Sa BFF, Coco Chanel, lui propose de dessiner des accessoires pour sa maison de couture. Jeanne devient la « socialite » qu’il faut avoir dans son réseau. Elle est forte, brillante, différente. « La panthère », c’est son surnom, et certains se damneraient pour se faire griffer.

Puis BAM, Première Guerre mondiale : 1914-1918. Genre confinement, mais avec des champs de bataille, des bombes et zéro internet. Elle se refait une petite santé morale et décide de cleaner sa réputation. Elle est la compagne du baron Pierre Hély d’Oissel, qui ne l’épousera, une fois sa famille calmée, que 40 ans plus tard, lui donnant accès au titre de noblesse qu’elle méritait.

Mais juste avant les hostilités, elle avait rencontré un gars bien : Louis Cartier. La famille n’est pas ravie-ravie non plus (ça commence à faire beaucoup), d’ailleurs ils ne pourront jamais officialiser, mais c’est lui qui va lui permettre de se révéler. En 1917, Louis lui offre un étui à cigarettes décoré d’une panthère entre deux cyprès. En 1919, elle lui commande un vanity case en or et émail Pékin noir, à nouveau décoré de son animal fétiche.

Le bracelet Panthère de Cartier, une création mythique de Jeanne Toussaint.
Le bracelet Panthère de Cartier, une création mythique de Jeanne Toussaint.

Ses idées fusent, elle rejoint la célébrissime maison et crée des sacs et accessoires. Cinq ans plus tard, elle est nommée responsable du département « S » (comme Silver). C’est là que sont conçues les collections « boutiques », plus accessibles que la haute joaillerie. En 1933, nouvelle promo : elle devient directrice de la création. Inédit pour une femme. Les artisans, sertisseurs, dessinateurs se plient à sa vision. Le monde de Cartier tourne autour de ses brillantes idées. 

Et une guerre, encore ! Elle organise la planque des bijoux de ses clients en zone libre, à Biarritz. Pour provoquer l’ennemi et affirmer que ses collègues et elle entrent en résistance, elle crée une broche en forme d’oiseau bleu, blanc et rouge en cage. La Gestapo la convoque après qu’elle a fait exposer le bijou dans la vitrine de la rue de la Paix. Plus tard, à la Libération, elle conçoit une cage ouverte et un oiseau libéré, les ailes déployées. Entre-temps, Louis est mort. Mais elle garde
le cap, portée par la confiance des troupes.

Son art n’a pas de limites et les moyens mis à sa disposition semblent inédits : cascades de diamants, grappes de pierres précieuses, gemmes aussi rares qu’énormes… Un talent qui séduit ses plus grands fans : les Windsor.
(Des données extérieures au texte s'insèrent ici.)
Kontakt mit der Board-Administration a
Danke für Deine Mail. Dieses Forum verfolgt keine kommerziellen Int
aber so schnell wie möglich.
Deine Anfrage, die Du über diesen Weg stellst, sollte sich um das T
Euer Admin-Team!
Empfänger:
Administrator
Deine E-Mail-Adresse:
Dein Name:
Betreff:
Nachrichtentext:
Elle dessine pour la duchesse des broches mythiques, des panthères insensées. Les grandes stars de l’époque ne jurent que par ses animaux uniques, lézards, serpents, qu’elle transforme en colliers, boucles d’oreilles, bracelets d’or, d’émeraudes, de platine, d’émaux colorés... 
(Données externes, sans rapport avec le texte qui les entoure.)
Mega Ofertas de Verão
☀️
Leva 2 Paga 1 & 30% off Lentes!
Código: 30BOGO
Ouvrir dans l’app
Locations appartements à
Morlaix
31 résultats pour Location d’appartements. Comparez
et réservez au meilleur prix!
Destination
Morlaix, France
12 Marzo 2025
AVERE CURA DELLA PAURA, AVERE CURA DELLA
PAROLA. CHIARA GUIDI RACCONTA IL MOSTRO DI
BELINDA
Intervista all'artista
Ce qu’il reste d’elle, disparue en 1976 : tout. Une maison Cartier à jamais reconnaissante, des pièces de joaillerie exceptionnelles, un certain sens de l’élégance, une story à inspirer toutes celles qui ont un genou à terre et un Institut : celui de la parure et de la bijouterie Jeanne Toussaint, à Bruxelles. Un établissement accessible à tous, sans distinction de sexe, d’origine ethnique, de convictions politiques, philosophiques ou religieuses où l’on apprend, entre autres, la bijouterie et la maroquinerie.

Pour que d’autres femmes, elles aussi, tracent devant elles le destin qu’elles méritent.